重要なのは保証ではなく使い終わったあと
メーカー保証の視点では、各自動車メーカーがどれほどの台数のEVを販売してきたかによって、保証への自信が違ってくるだろう。多くのEVを売った実績があれば、胸を張って長期間・長距離の保証を宣言することができる。
エンジン車では、保証について日常的に意識する機会はほぼないのではないか。同じようにEVも、保証期間や距離の長短が問題にならない時代になることが重要だ。それは、商品価値の安定性につながる。
いまBYDの保証が飛び抜けているが、保証内容の差を意識しない時代の訪れを期待すべきだろう。

そのうえで、たとえばBYDの10年30万kmの保証を前提に考えても、中古EVとして使われたあともなお、バッテリー容量は約70%を残すことになる。
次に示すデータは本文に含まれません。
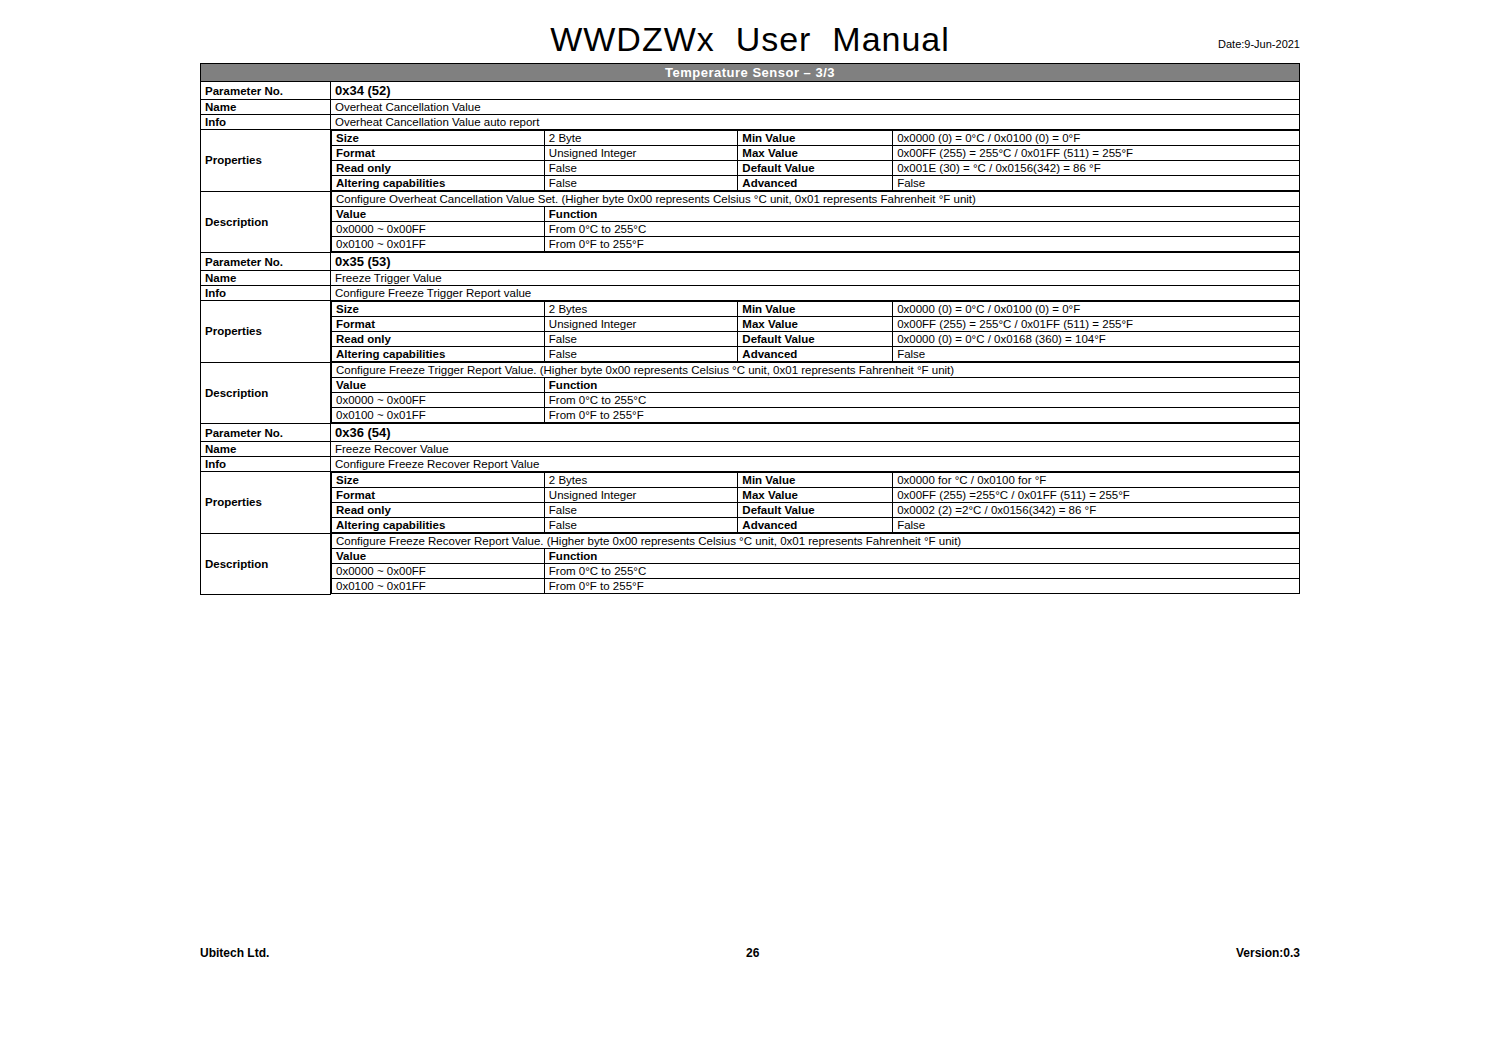WWDZWx User Manual
Date:9-Jun-2021
| Temperature Sensor – 3/3 |
| Parameter No. | 0x34 (52) |
| Name | Overheat Cancellation Value |
| Info | Overheat Cancellation Value auto report |
| Properties | / Size / 2 Byte / Min Value / 0x0000 (0) = 0°C / 0x0100 (0) = 0°F / / Format / Unsigned Integer / Max Value / 0x00FF (255) = 255°C / 0x01FF (511) = 255°F / / Read only / False / Default Value / 0x001E (30) = °C / 0x0156(342) = 86 °F / / Altering capabilities / False / Advanced / False / |
| Description | / Configure Overheat Cancellation Value Set. (Higher byte 0x00 represents Celsius °C unit, 0x01 represents Fahrenheit °F unit) / / Value / Function / / 0x0000 ~ 0x00FF / From 0°C to 255°C / / 0x0100 ~ 0x01FF / From 0°F to 255°F / |
| Parameter No. | 0x35 (53) |
| Name | Freeze Trigger Value |
| Info | Configure Freeze Trigger Report value |
| Properties | / Size / 2 Bytes / Min Value / 0x0000 (0) = 0°C / 0x0100 (0) = 0°F / / Format / Unsigned Integer / Max Value / 0x00FF (255) = 255°C / 0x01FF (511) = 255°F / / Read only / False / Default Value / 0x0000 (0) = 0°C / 0x0168 (360) = 104°F / / Altering capabilities / False / Advanced / False / |
| Description | / Configure Freeze Trigger Report Value. (Higher byte 0x00 represents Celsius °C unit, 0x01 represents Fahrenheit °F unit) / / Value / Function / / 0x0000 ~ 0x00FF / From 0°C to 255°C / / 0x0100 ~ 0x01FF / From 0°F to 255°F / |
| Parameter No. | 0x36 (54) |
| Name | Freeze Recover Value |
| Info | Configure Freeze Recover Report Value |
| Properties | / Size / 2 Bytes / Min Value / 0x0000 for °C / 0x0100 for °F / / Format / Unsigned Integer / Max Value / 0x00FF (255) =255°C / 0x01FF (511) = 255°F / / Read only / False / Default Value / 0x0002 (2) =2°C / 0x0156(342) = 86 °F / / Altering capabilities / False / Advanced / False / |
| Description | / Configure Freeze Recover Report Value. (Higher byte 0x00 represents Celsius °C unit, 0x01 represents Fahrenheit °F unit) / / Value / Function / / 0x0000 ~ 0x00FF / From 0°C to 255°C / / 0x0100 ~ 0x01FF / From 0°F to 255°F / |
Ubitech Ltd. Version:0.3
26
そのバッテリーを、再利用する事業が下支えしなければ、資源の無駄遣いになる。
そこが、自動車メーカーの責任であるのかどうかという疑問があるかもしれない。
それでも、日産は世界で唯一EVのあとのバッテリー再利用を事業化している。傘下のフォー・アール・エナジー(4R)社がそれで、初代リーフ発売前に創業した。かたや世界のほかの自動車メーカーは、リチウムイオンバッテリーの再利用を検討していても、実証実験段階にとどまっている。
新車や中古車のバッテリー保証も大切だが、EVで使われたのあとのリチウムイオンバッテリーの行方が十分に考慮されるべきだ。
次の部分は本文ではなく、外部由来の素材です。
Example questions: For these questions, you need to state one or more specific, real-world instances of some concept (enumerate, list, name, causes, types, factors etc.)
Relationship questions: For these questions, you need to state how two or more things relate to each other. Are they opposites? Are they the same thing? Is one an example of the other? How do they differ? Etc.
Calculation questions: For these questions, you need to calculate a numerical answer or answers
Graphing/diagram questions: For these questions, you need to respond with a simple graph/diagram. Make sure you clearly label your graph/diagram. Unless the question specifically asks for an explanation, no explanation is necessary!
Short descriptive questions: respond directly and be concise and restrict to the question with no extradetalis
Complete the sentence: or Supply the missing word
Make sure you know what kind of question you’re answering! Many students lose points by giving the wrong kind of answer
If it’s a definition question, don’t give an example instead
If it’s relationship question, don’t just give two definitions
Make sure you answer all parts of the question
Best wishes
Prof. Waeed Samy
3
また、長期保証が成立したリチウムイオンバッテリーであっても、普通充電を常用するのがより確実な長寿命化につながる。したがって、自宅や勤務先などでの普通充電(基礎充電)の整備と、目的地充電としての普通充電の普及が、EVの有効活用に不可欠であることが改めて認識されるべきだ。
急速充電を繰り返してもバッテリー容量が落ちにくいことが偉いのではない。急速充電の機会を減らせる社会構造の構築が求められるのである。
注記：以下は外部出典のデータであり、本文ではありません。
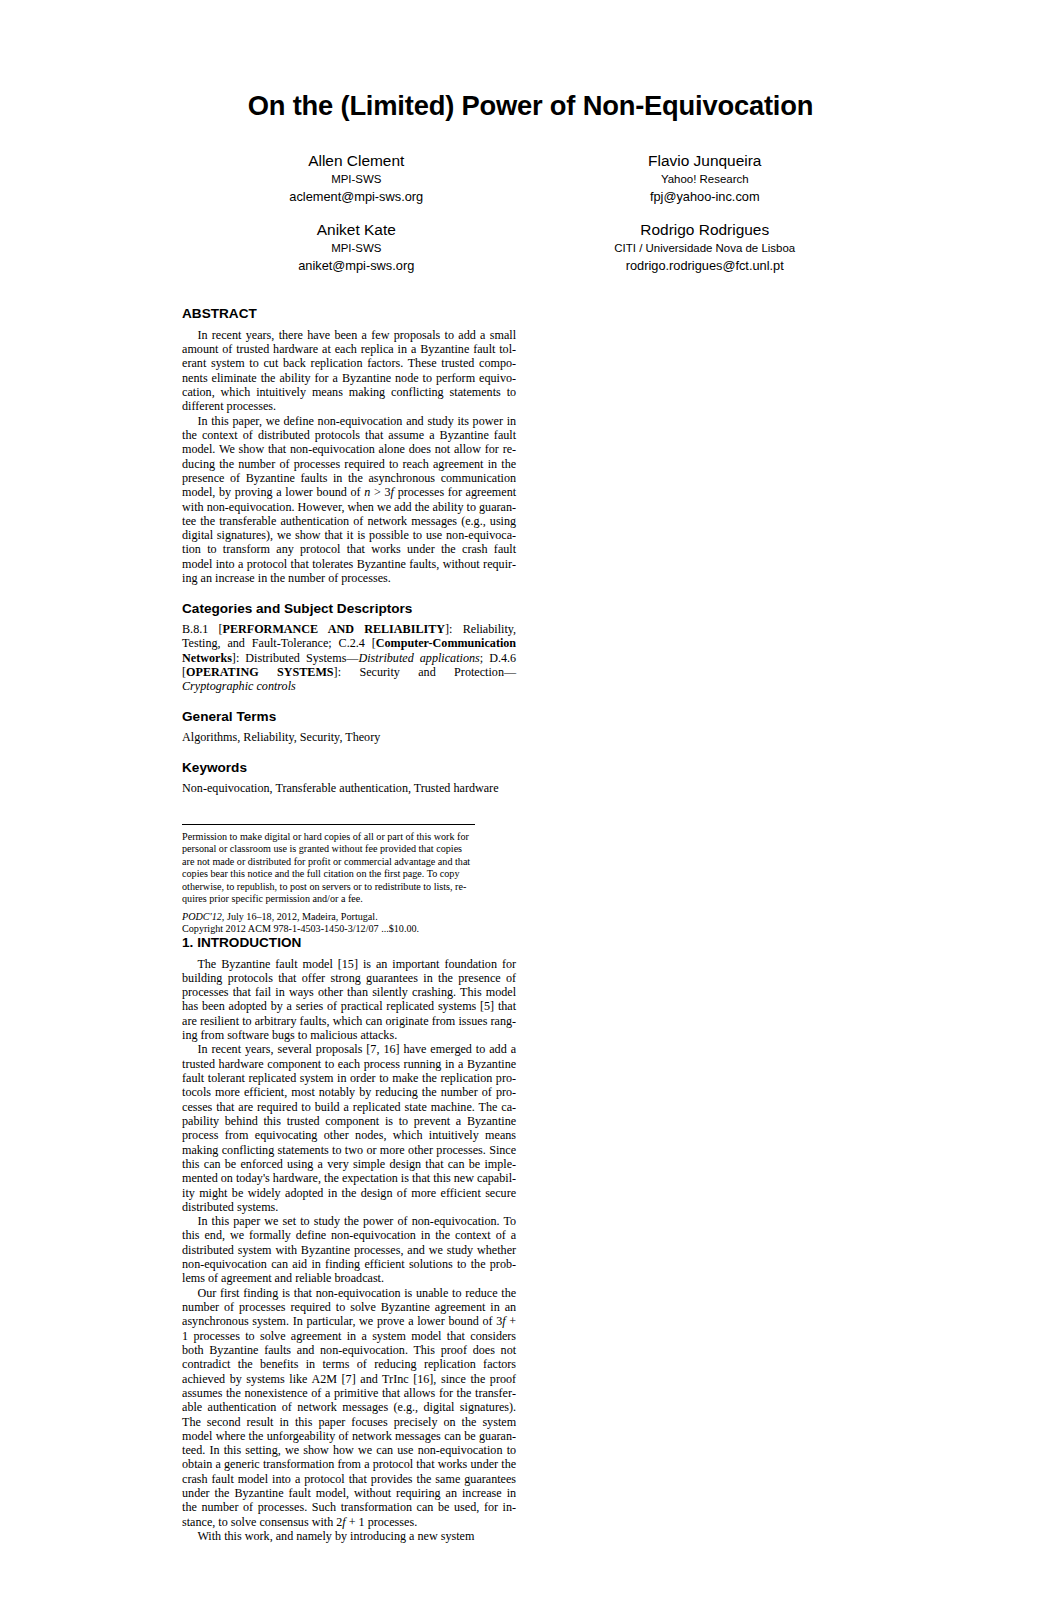On the (Limited) Power of Non-Equivocation
| Allen Clement MPI-SWS aclement@mpi-sws.org | Flavio Junqueira Yahoo! Research fpj@yahoo-inc.com |
| Aniket Kate MPI-SWS aniket@mpi-sws.org | Rodrigo Rodrigues CITI / Universidade Nova de Lisboa rodrigo.rodrigues@fct.unl.pt |
ABSTRACT
In recent years, there have been a few proposals to add a small amount of trusted hardware at each replica in a Byzantine fault tolerant system to cut back replication factors. These trusted components eliminate the ability for a Byzantine node to perform equivocation, which intuitively means making conflicting statements to different processes.
In this paper, we define non-equivocation and study its power in the context of distributed protocols that assume a Byzantine fault model. We show that non-equivocation alone does not allow for reducing the number of processes required to reach agreement in the presence of Byzantine faults in the asynchronous communication model, by proving a lower bound of n > 3f processes for agreement with non-equivocation. However, when we add the ability to guarantee the transferable authentication of network messages (e.g., using digital signatures), we show that it is possible to use non-equivocation to transform any protocol that works under the crash fault model into a protocol that tolerates Byzantine faults, without requiring an increase in the number of processes.
Categories and Subject Descriptors
B.8.1 [PERFORMANCE AND RELIABILITY]: Reliability, Testing, and Fault-Tolerance; C.2.4 [Computer-Communication Networks]: Distributed Systems—Distributed applications; D.4.6 [OPERATING SYSTEMS]: Security and Protection—Cryptographic controls
General Terms
Algorithms, Reliability, Security, Theory
Keywords
Non-equivocation, Transferable authentication, Trusted hardware
Permission to make digital or hard copies of all or part of this work for personal or classroom use is granted without fee provided that copies are not made or distributed for profit or commercial advantage and that copies bear this notice and the full citation on the first page. To copy otherwise, to republish, to post on servers or to redistribute to lists, requires prior specific permission and/or a fee.
PODC'12, July 16–18, 2012, Madeira, Portugal.
Copyright 2012 ACM 978-1-4503-1450-3/12/07 ...$10.00.
1. INTRODUCTION
The Byzantine fault model [15] is an important foundation for building protocols that offer strong guarantees in the presence of processes that fail in ways other than silently crashing. This model has been adopted by a series of practical replicated systems [5] that are resilient to arbitrary faults, which can originate from issues ranging from software bugs to malicious attacks.
In recent years, several proposals [7, 16] have emerged to add a trusted hardware component to each process running in a Byzantine fault tolerant replicated system in order to make the replication protocols more efficient, most notably by reducing the number of processes that are required to build a replicated state machine. The capability behind this trusted component is to prevent a Byzantine process from equivocating other nodes, which intuitively means making conflicting statements to two or more other processes. Since this can be enforced using a very simple design that can be implemented on today's hardware, the expectation is that this new capability might be widely adopted in the design of more efficient secure distributed systems.
In this paper we set to study the power of non-equivocation. To this end, we formally define non-equivocation in the context of a distributed system with Byzantine processes, and we study whether non-equivocation can aid in finding efficient solutions to the problems of agreement and reliable broadcast.
Our first finding is that non-equivocation is unable to reduce the number of processes required to solve Byzantine agreement in an asynchronous system. In particular, we prove a lower bound of 3f + 1 processes to solve agreement in a system model that considers both Byzantine faults and non-equivocation. This proof does not contradict the benefits in terms of reducing replication factors achieved by systems like A2M [7] and TrInc [16], since the proof assumes the nonexistence of a primitive that allows for the transferable authentication of network messages (e.g., digital signatures). The second result in this paper focuses precisely on the system model where the unforgeability of network messages can be guaranteed. In this setting, we show how we can use non-equivocation to obtain a generic transformation from a protocol that works under the crash fault model into a protocol that provides the same guarantees under the Byzantine fault model, without requiring an increase in the number of processes. Such transformation can be used, for instance, to solve consensus with 2f + 1 processes.
With this work, and namely by introducing a new system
ノルウェーではEVが90%以上普及している。背景にあるのは、たとえ集合住宅であっても、住民がコンセントの設置を要望すれば拒否できない制度が導入されていることだ。
東京都では、新築マンションに充電設備の設置が義務づけられているが、義務化より、EVの利用を断念させないノルウェーのような制度がより望ましいのではないだろうか。この制度設計は、補助金のような予算はいらず、政治や行政が動けばタダで済む。
そのうえで、EVのバッテリー保証が充実し、EVのあとのバッテリー再利用が当たり前になってはじめて、21世紀の循環型社会(サーキュラー・エコノミー)が完成するのである。